The second wave of cases which led to the shutdown stemmed from contamination breaches within the state’s hotel quarantine program for returned travellers.
But in two weeks time, Victoria will open its borders to international arrivals once again and reinstate a hotel quarantine program – although details are yet to be announced.
The sporting-mad state will also be able to go back into stadiums with large events cleared to have 25 per cent capacity.
Amusement parks like Lunar Park, and other indoor entertainment precincts will can re-open from this week, along casinos, gaming rooms, museums and art galleries.
Although the news is positive there is still some concern the virus could return after sewage water testing revealed fragments of the virus appearing in the Altona area – 13km south-west of the CBD.
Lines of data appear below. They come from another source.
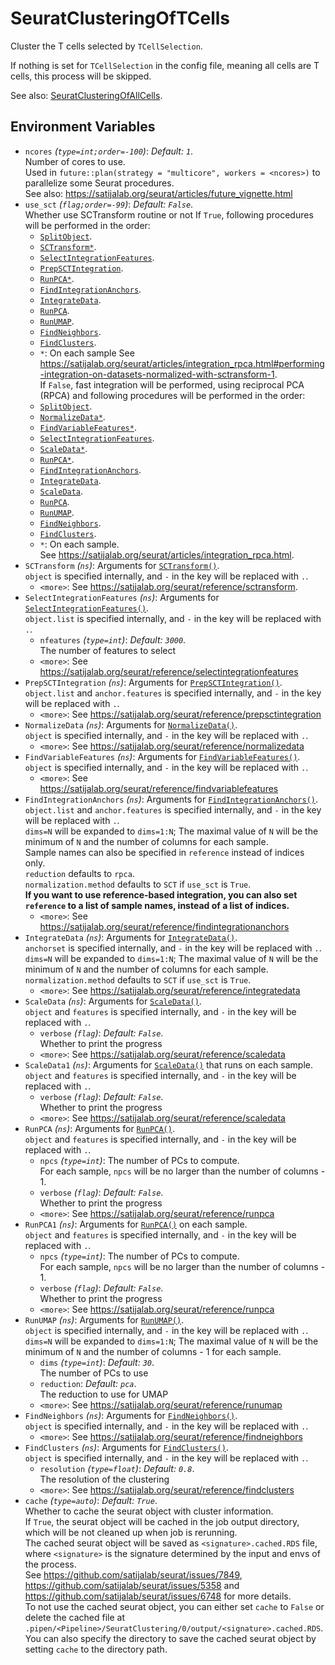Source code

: # SeuratClusteringOfTCells

Cluster the T cells selected by `TCellSelection`.

If nothing is set for `TCellSelection` in the config file, meaning
all cells are T cells, this process will be skipped.<br />

See also: [SeuratClusteringOfAllCells](./SeuratClusteringOfAllCells.md).<br />

## Environment Variables

- `ncores` *(`type=int;order=-100`)*: *Default: `1`*. <br />
    Number of cores to use.<br />
    Used in `future::plan(strategy = "multicore", workers = <ncores>)`
    to parallelize some Seurat procedures.<br />
    See also: <https://satijalab.org/seurat/articles/future_vignette.html>
- `use_sct` *(`flag;order=-99`)*: *Default: `False`*. <br />
    Whether use SCTransform routine or not
    If `True`, following procedures will be performed in the order:<br />
    * [`SplitObject`](https://satijalab.org/seurat/reference/splitobject).<br />
    * [`SCTransform*`](https://satijalab.org/seurat/reference/sctransform).<br />
    * [`SelectIntegrationFeatures`](https://satijalab.org/seurat/reference/selectintegrationfeatures).<br />
    * [`PrepSCTIntegration`](https://satijalab.org/seurat/reference/prepsctintegration).<br />
    * [`RunPCA*`](https://satijalab.org/seurat/reference/runpca).<br />
    * [`FindIntegrationAnchors`](https://satijalab.org/seurat/reference/findintegrationanchors).<br />
    * [`IntegrateData`](https://satijalab.org/seurat/reference/integratedata).<br />
    * [`RunPCA`](https://satijalab.org/seurat/reference/runpca).<br />
    * [`RunUMAP`](https://satijalab.org/seurat/reference/runumap).<br />
    * [`FindNeighbors`](https://satijalab.org/seurat/reference/findneighbors).<br />
    * [`FindClusters`](https://satijalab.org/seurat/reference/findclusters).<br />
    * `*`: On each sample
    See <https://satijalab.org/seurat/articles/integration_rpca.html#performing-integration-on-datasets-normalized-with-sctransform-1>.<br />
    If `False`, fast integration will be performed, using reciprocal PCA (RPCA) and
    following procedures will be performed in the order:<br />
    * [`SplitObject`](https://satijalab.org/seurat/reference/splitobject).<br />
    * [`NormalizeData*`](https://satijalab.org/seurat/reference/normalizedata).<br />
    * [`FindVariableFeatures*`](https://satijalab.org/seurat/reference/findvariablefeatures).<br />
    * [`SelectIntegrationFeatures`](https://satijalab.org/seurat/reference/selectintegrationfeatures).<br />
    * [`ScaleData*`](https://satijalab.org/seurat/reference/scaledata).<br />
    * [`RunPCA*`](https://satijalab.org/seurat/reference/runpca).<br />
    * [`FindIntegrationAnchors`](https://satijalab.org/seurat/reference/findintegrationanchors).<br />
    * [`IntegrateData`](https://satijalab.org/seurat/reference/integratedata).<br />
    * [`ScaleData`](https://satijalab.org/seurat/reference/scaledata).<br />
    * [`RunPCA`](https://satijalab.org/seurat/reference/runpca).<br />
    * [`RunUMAP`](https://satijalab.org/seurat/reference/runumap).<br />
    * [`FindNeighbors`](https://satijalab.org/seurat/reference/findneighbors).<br />
    * [`FindClusters`](https://satijalab.org/seurat/reference/findclusters).<br />
    * `*`: On each sample.<br />
    See <https://satijalab.org/seurat/articles/integration_rpca.html>.<br />
- `SCTransform` *(`ns`)*:
    Arguments for [`SCTransform()`](https://satijalab.org/seurat/reference/sctransform).<br />
    `object` is specified internally, and `-` in the key will be replaced with `.`.<br />
    - `<more>`:
        See <https://satijalab.org/seurat/reference/sctransform>.<br />
- `SelectIntegrationFeatures` *(`ns`)*:
    Arguments for [`SelectIntegrationFeatures()`](https://satijalab.org/seurat/reference/selectintegrationfeatures).<br />
    `object.list` is specified internally, and `-` in the key will be replaced with `.`.<br />
    - `nfeatures` *(`type=int`)*: *Default: `3000`*. <br />
        The number of features to select
    - `<more>`:
        See <https://satijalab.org/seurat/reference/selectintegrationfeatures>
- `PrepSCTIntegration` *(`ns`)*:
    Arguments for [`PrepSCTIntegration()`](https://satijalab.org/seurat/reference/prepsctintegration).<br />
    `object.list` and `anchor.features` is specified internally, and `-` in the key will be replaced with `.`.<br />
    - `<more>`:
        See <https://satijalab.org/seurat/reference/prepsctintegration>
- `NormalizeData` *(`ns`)*:
    Arguments for [`NormalizeData()`](https://satijalab.org/seurat/reference/normalizedata).<br />
    `object` is specified internally, and `-` in the key will be replaced with `.`.<br />
    - `<more>`:
        See <https://satijalab.org/seurat/reference/normalizedata>
- `FindVariableFeatures` *(`ns`)*:
    Arguments for [`FindVariableFeatures()`](https://satijalab.org/seurat/reference/findvariablefeatures).<br />
    `object` is specified internally, and `-` in the key will be replaced with `.`.<br />
    - `<more>`:
        See <https://satijalab.org/seurat/reference/findvariablefeatures>
- `FindIntegrationAnchors` *(`ns`)*:
    Arguments for [`FindIntegrationAnchors()`](https://satijalab.org/seurat/reference/findintegrationanchors).<br />
    `object.list` and `anchor.features` is specified internally, and `-` in the key will be replaced with `.`.<br />
    `dims=N` will be expanded to `dims=1:N`; The maximal value of `N` will be the minimum of `N` and the number of columns for each sample.<br />
    Sample names can also be specified in `reference` instead of indices only.<br />
    `reduction` defaults to `rpca`.<br />
    `normalization.method` defaults to `SCT` if `use_sct` is `True`.<br />
    **If you want to use reference-based integration, you can also set `reference` to a list of sample names, instead of a list of indices.**
    - `<more>`:
        See <https://satijalab.org/seurat/reference/findintegrationanchors>
- `IntegrateData` *(`ns`)*:
    Arguments for [`IntegrateData()`](https://satijalab.org/seurat/reference/integratedata).<br />
    `anchorset` is specified internally, and `-` in the key will be replaced with `.`.<br />
    `dims=N` will be expanded to `dims=1:N`; The maximal value of `N` will be the minimum of `N` and the number of columns for each sample.<br />
    `normalization.method` defaults to `SCT` if `use_sct` is `True`.<br />
    - `<more>`:
        See <https://satijalab.org/seurat/reference/integratedata>
- `ScaleData` *(`ns`)*:
    Arguments for [`ScaleData()`](https://satijalab.org/seurat/reference/scaledata).<br />
    `object` and `features` is specified internally, and `-` in the key will be replaced with `.`.<br />
    - `verbose` *(`flag`)*: *Default: `False`*. <br />
        Whether to print the progress
    - `<more>`:
        See <https://satijalab.org/seurat/reference/scaledata>
- `ScaleData1` *(`ns`)*:
    Arguments for [`ScaleData()`](https://satijalab.org/seurat/reference/scaledata) that runs on each sample.<br />
    `object` and `features` is specified internally, and `-` in the key will be replaced with `.`.<br />
    - `verbose` *(`flag`)*: *Default: `False`*. <br />
        Whether to print the progress
    - `<more>`:
        See <https://satijalab.org/seurat/reference/scaledata>
- `RunPCA` *(`ns`)*:
    Arguments for [`RunPCA()`](https://satijalab.org/seurat/reference/runpca).<br />
    `object` and `features` is specified internally, and `-` in the key will be replaced with `.`.<br />
    - `npcs` *(`type=int`)*:
        The number of PCs to compute.<br />
        For each sample, `npcs` will be no larger than the number of columns - 1.<br />
    - `verbose` *(`flag`)*: *Default: `False`*. <br />
        Whether to print the progress
    - `<more>`:
        See <https://satijalab.org/seurat/reference/runpca>
- `RunPCA1` *(`ns`)*:
    Arguments for [`RunPCA()`](https://satijalab.org/seurat/reference/runpca) on each sample.<br />
    `object` and `features` is specified internally, and `-` in the key will be replaced with `.`.<br />
    - `npcs` *(`type=int`)*:
        The number of PCs to compute.<br />
        For each sample, `npcs` will be no larger than the number of columns - 1.<br />
    - `verbose` *(`flag`)*: *Default: `False`*. <br />
        Whether to print the progress
    - `<more>`:
        See <https://satijalab.org/seurat/reference/runpca>
- `RunUMAP` *(`ns`)*:
    Arguments for [`RunUMAP()`](https://satijalab.org/seurat/reference/runumap).<br />
    `object` is specified internally, and `-` in the key will be replaced with `.`.<br />
    `dims=N` will be expanded to `dims=1:N`; The maximal value of `N` will be the minimum of `N` and the number of columns - 1 for each sample.<br />
    - `dims` *(`type=int`)*: *Default: `30`*. <br />
        The number of PCs to use
    - `reduction`: *Default: `pca`*. <br />
        The reduction to use for UMAP
    - `<more>`:
        See <https://satijalab.org/seurat/reference/runumap>
- `FindNeighbors` *(`ns`)*:
    Arguments for [`FindNeighbors()`](https://satijalab.org/seurat/reference/findneighbors).<br />
    `object` is specified internally, and `-` in the key will be replaced with `.`.<br />
    - `<more>`:
        See <https://satijalab.org/seurat/reference/findneighbors>
- `FindClusters` *(`ns`)*:
    Arguments for [`FindClusters()`](https://satijalab.org/seurat/reference/findclusters).<br />
    `object` is specified internally, and `-` in the key will be replaced with `.`.<br />
    - `resolution` *(`type=float`)*: *Default: `0.8`*. <br />
        The resolution of the clustering
    - `<more>`:
        See <https://satijalab.org/seurat/reference/findclusters>
- `cache` *(`type=auto`)*: *Default: `True`*. <br />
    Whether to cache the seurat object with cluster information.<br />
    If `True`, the seurat object will be cached in the job output directory, which will be not cleaned up when job is rerunning.<br />
    The cached seurat object will be saved as `<signature>.cached.RDS` file, where `<signature>` is the signature determined by
    the input and envs of the process.<br />
    See <https://github.com/satijalab/seurat/issues/7849>, <https://github.com/satijalab/seurat/issues/5358> and
    <https://github.com/satijalab/seurat/issues/6748> for more details.<br />
    To not use the cached seurat object, you can either set `cache` to `False` or delete the cached file at
    `.pipen/<Pipeline>/SeuratClustering/0/output/<signature>.cached.RDS`.<br />
    You can also specify the directory to save the cached seurat object by setting `cache` to the directory path.<br />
The state’s Department of Health and Human Services said the result is unexpected given it has been about eight weeks since a anyone tested positive in the area.
Residents in the Altona, Altona Meadows, Laverton, Point Cook and Sanctuary Lakes area are now being urged to get tested immediately and monitor any symptoms – ‘no matter how mild.’
‘The result is unexpected given it has been about eight weeks since the last known resident in the area had a COVID-19 illness or diagnosis,’ the DHHS said.
‘It can take several weeks for someone to stop shedding the virus.’
Victoria has implemented an extensive wastewater testing strategy to detect any sign of the virus as early as possible.
Although the findings are a major concern, DHHS said positive wastewater test results does not necessarily mean there is an active infection in the area.
‘(It) may be due to someone with coronavirus being in the early active infectious phase or someone who is no longer infectious continuing to shed’ the virus,’ the department said on their website.
Although it’s not clear where the wastewaster fragments in the Altona area may have originated, Victorian health authorities have been on high alert since an outbreak was detected in South Australia earlier this week.
More than 20 people linked to the Parafield cluster in Adelaide, have now tested positive.
‘Victoria’s temporary hard border closure with South Australia came into force at midnight last night,’ DHHS said.
‘It will be in place for 48 hours before a permit system comes into effect from 11.59pm on Saturday 21 November.’
The temporary border controls were implemented after the discovery of coronavirus fragments in wastewater taken from the Portland wastewater catchment near the South Australian and at Benalla, north of Melbourne.
Residents of Benalla and Portland as well as anyone who has visited those areas between 15 and 17 November are also being urged to get tested and isolate until they get their test result.